Task directions
From the line with "Wyjście do Publicznej Biblioteki" to the line with "spunti utili.", retype each line exactly as it stands in the records below, but skip the pictures.

Data excerpts
━━━━━━━━━━━━━━━━

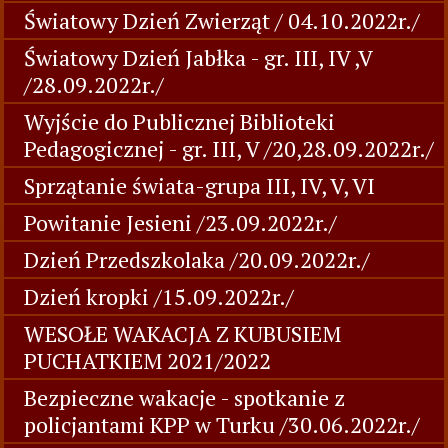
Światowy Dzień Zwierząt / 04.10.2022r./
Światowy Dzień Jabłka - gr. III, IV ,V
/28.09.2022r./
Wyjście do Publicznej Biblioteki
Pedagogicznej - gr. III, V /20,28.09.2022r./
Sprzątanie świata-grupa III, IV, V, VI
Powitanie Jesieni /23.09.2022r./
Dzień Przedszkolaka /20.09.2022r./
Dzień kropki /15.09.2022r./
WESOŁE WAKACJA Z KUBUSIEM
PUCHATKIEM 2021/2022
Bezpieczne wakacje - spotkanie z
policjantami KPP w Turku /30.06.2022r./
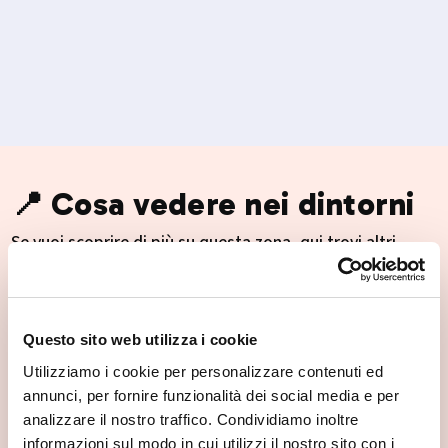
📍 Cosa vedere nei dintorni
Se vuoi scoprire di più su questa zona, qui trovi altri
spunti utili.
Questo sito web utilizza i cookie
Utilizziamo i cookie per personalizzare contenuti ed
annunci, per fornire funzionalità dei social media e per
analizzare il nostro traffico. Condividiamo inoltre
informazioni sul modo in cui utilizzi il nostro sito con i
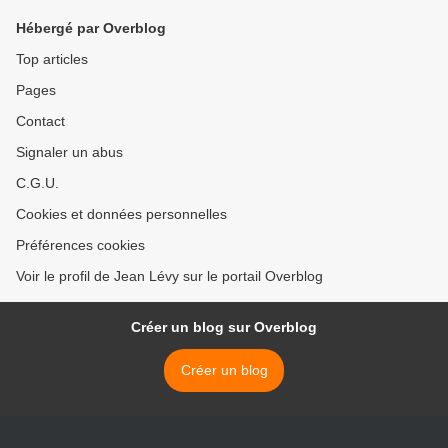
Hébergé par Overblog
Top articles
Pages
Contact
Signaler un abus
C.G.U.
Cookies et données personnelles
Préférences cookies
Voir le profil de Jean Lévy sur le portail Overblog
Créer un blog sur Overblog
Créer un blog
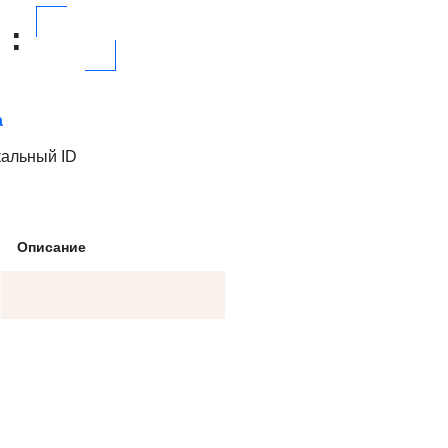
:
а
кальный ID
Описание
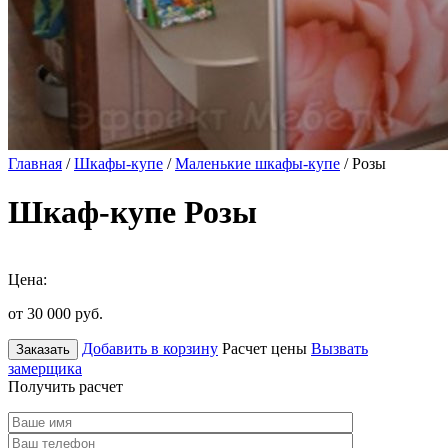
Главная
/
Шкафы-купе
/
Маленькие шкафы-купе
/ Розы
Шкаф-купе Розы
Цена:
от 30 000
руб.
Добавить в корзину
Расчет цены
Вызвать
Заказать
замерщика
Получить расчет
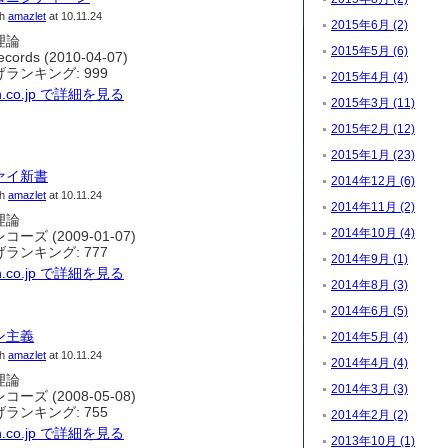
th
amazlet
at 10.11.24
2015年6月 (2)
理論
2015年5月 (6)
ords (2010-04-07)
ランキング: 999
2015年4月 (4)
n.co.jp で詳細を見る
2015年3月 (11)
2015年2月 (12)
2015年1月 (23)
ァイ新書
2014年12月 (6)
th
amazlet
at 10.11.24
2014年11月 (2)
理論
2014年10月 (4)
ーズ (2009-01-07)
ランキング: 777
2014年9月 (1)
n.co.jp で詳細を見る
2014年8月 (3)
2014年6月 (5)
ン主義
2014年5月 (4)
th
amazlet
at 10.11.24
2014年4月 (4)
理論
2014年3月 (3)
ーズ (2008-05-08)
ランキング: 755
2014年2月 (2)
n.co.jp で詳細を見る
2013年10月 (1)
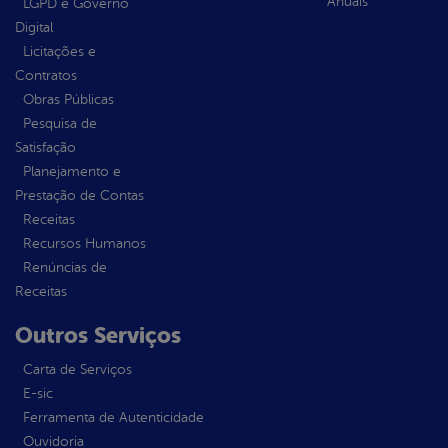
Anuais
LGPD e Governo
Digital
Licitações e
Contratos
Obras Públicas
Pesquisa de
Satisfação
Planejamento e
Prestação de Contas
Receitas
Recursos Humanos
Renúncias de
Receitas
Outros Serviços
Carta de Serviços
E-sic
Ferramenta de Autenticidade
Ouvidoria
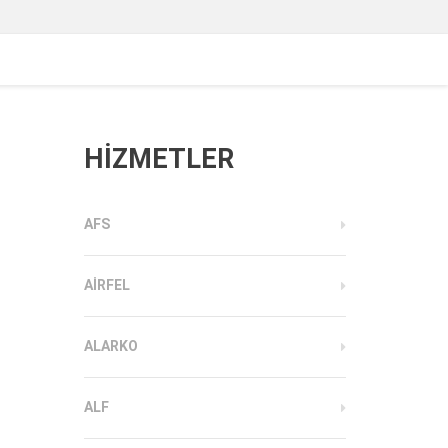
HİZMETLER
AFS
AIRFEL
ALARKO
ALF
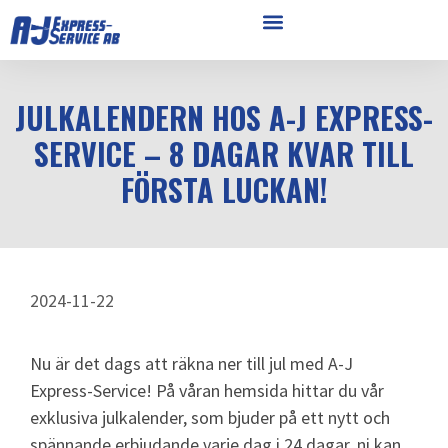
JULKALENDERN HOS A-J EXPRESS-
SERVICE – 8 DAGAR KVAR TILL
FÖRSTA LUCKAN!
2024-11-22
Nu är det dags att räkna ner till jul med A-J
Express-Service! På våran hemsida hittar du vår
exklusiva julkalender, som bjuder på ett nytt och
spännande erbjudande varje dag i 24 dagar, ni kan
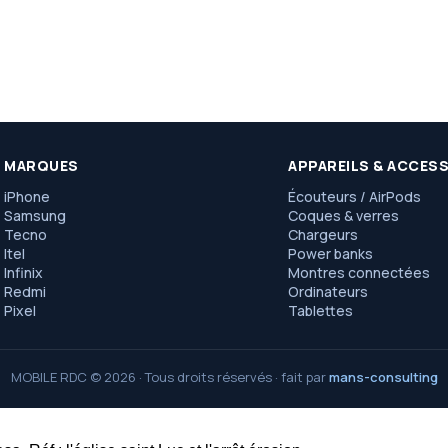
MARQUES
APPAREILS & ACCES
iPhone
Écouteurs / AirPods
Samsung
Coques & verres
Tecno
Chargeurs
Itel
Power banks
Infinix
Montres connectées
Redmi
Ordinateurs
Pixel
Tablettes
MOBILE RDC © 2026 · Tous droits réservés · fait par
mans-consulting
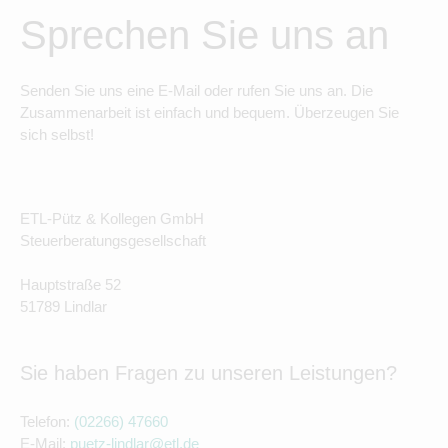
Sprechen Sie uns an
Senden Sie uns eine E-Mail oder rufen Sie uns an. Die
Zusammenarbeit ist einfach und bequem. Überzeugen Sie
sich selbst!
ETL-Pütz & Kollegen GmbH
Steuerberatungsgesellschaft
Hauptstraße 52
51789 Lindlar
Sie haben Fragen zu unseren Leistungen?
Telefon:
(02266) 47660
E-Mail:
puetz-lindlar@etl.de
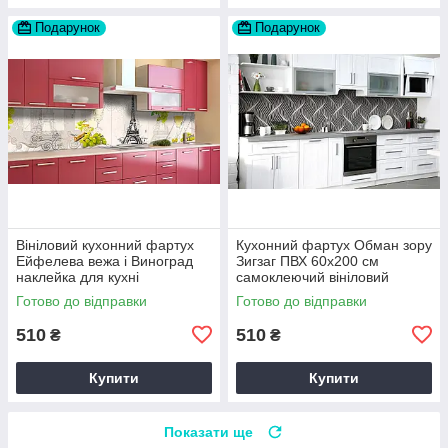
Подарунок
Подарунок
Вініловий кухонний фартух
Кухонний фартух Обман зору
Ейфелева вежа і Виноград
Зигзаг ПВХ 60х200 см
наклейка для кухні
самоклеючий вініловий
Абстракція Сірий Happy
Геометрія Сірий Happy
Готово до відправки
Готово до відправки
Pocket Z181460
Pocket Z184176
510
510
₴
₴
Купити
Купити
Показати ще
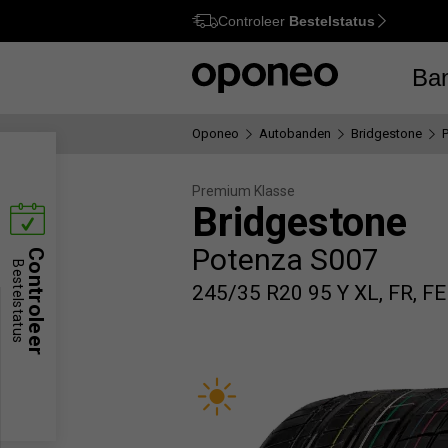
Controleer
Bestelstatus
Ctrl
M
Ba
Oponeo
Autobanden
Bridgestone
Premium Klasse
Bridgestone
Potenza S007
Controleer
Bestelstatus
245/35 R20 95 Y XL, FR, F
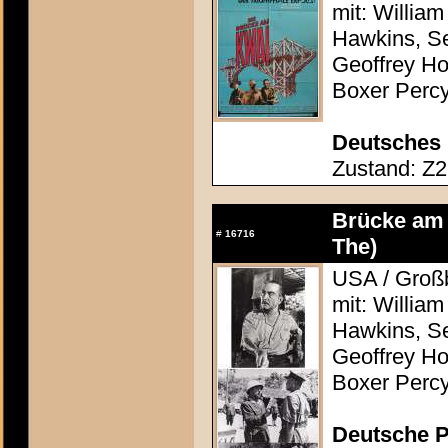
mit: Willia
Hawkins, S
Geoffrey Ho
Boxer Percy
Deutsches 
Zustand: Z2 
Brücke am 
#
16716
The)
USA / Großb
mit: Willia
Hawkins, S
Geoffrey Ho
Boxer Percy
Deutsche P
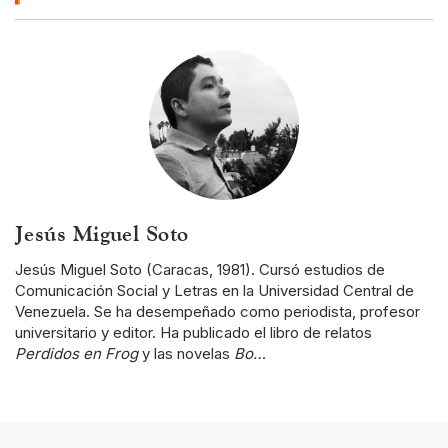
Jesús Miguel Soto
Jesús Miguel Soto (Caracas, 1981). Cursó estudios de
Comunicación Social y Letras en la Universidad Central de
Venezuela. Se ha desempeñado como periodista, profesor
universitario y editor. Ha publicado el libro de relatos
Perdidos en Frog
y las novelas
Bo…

━━━━━━━━━━━━━━━━

Solution for this problem
Wyjście do Publicznej Biblioteki
Pedagogicznej - gr. III, V /20,28.09.2022r./
Sprzątanie świata-grupa III, IV, V, VI
Powitanie Jesieni /23.09.2022r./
Dzień Przedszkolaka /20.09.2022r./
Dzień kropki /15.09.2022r./
WESOŁE WAKACJA Z KUBUSIEM
PUCHATKIEM 2021/2022
Bezpieczne wakacje - spotkanie z
policjantami KPP w Turku /30.06.2022r./
📍 Cosa vedere nei dintorni
Se vuoi scoprire di più su questa zona, qui trovi altri
spunti utili.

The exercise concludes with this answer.